Hi,
I'm aiming to render frames as close as possible to the presentation time - it's for a smartphone-based VR headset (Google Cardboard style) where ideally there is a "late warp" just before presenting a new frame that applies both lens distortion and also orientation correction to reduce the error in the predicted head pose by leveraging the very latest motion sensor data. So leaving it as late as possible gives better pose predictions.
This late warp is a pretty simple pass - just a textured mesh, so it's typically <2ms of GPU time. Thanks to the Developer Labs it's been suggested I could use a compute shader for the warp so it can share GPU resources with any ongoing rendering work too (as Metal doesn't have a public per-queue priority to allow for pre-emption of other rendering work, which is the way this is generally handled on Android).
What I'm trying to figure out now is how best to schedule the rendering. With CAMetalLayer maximumDrawableCount set to 2, you're pretty much guaranteed that the frame will be displayed on the next vsync if rendering completes quickly enough. However sometimes the system seems to hold onto the drawables a bit longer than expected which blocks getNextDrawable.
With maximumDrawableCount of 3, it seems easy enough to maintain 60FPS but looking in instruments the CPU to display latency varies - there are times where its around 50ms (ie already 2 frames in the queue to be presented first, waitForNextDrawable blocks), some periods where it's 30 ms (generally 1 other frame queued) and sometimes where it drops down to the ideal 16ms or less.
Is there any way to call present that will just drop any other queued frames in the layer?
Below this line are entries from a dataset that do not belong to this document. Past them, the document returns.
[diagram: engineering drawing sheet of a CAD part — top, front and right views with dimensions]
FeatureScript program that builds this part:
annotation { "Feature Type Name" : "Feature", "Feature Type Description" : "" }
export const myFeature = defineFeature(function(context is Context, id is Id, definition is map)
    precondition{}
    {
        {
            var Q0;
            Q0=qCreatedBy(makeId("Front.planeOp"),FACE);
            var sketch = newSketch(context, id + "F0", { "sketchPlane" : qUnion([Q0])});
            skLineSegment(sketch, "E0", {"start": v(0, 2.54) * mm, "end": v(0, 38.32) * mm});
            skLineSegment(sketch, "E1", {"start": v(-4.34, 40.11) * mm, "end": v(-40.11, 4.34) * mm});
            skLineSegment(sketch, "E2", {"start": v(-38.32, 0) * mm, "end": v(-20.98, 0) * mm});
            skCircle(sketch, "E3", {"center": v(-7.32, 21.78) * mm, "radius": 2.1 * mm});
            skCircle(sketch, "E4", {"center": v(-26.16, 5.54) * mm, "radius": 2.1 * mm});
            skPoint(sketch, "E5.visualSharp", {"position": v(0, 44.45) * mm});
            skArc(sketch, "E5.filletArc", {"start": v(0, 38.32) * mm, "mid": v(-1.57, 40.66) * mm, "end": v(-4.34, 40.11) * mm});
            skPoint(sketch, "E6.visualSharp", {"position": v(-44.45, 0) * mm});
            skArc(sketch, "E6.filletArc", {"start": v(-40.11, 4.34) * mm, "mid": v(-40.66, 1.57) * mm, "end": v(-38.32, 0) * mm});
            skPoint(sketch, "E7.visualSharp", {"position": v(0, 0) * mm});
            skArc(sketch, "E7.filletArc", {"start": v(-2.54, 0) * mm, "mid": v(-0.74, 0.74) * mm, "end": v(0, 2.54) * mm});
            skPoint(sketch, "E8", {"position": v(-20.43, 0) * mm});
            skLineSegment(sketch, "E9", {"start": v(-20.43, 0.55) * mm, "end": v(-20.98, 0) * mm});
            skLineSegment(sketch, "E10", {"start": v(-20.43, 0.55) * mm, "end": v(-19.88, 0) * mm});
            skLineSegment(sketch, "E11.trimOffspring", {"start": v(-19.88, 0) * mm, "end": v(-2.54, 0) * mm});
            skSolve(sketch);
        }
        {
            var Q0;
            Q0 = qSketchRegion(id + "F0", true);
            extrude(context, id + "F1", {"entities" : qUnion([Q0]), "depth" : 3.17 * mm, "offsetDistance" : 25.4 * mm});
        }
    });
I've tried presentDrawable:drawable atTime:0 and afterMinimumDuration:0 but to no avail.
It seems like with CAMetalLayer I'll just have to addPresentedHandler blocks to keep track of how many are queued in the display so I can ensure the queue is generally empty before presenting the next frame.
A related question is the deadline for completing the rendering. The CAMetalLayer is in the compositing fast path, but it seems rendering needs to still complete (ie all the GPU workload finished) around 5ms before the next vsync for it to be displayed on the next vsync. I suspect there's a deadline for the frame just in case it needs to be composited but any hints / ideas for handling that would be appreciated. It seems to be slightly device-specific; somewhat unexpectedly, the iPod touch 7 latches frames that finish much closer to the vsync time than the iPhone 12 Pro.
I've also just come across AVSampleBufferDisplayLayer that I'm taking a look at now. It seems to offer better control of the queue, and still enables the compositing fast path, but I can't actually see any feedback like addPresentedHandler to be able to judge what the deadline is to have a frame shown in the next vsync.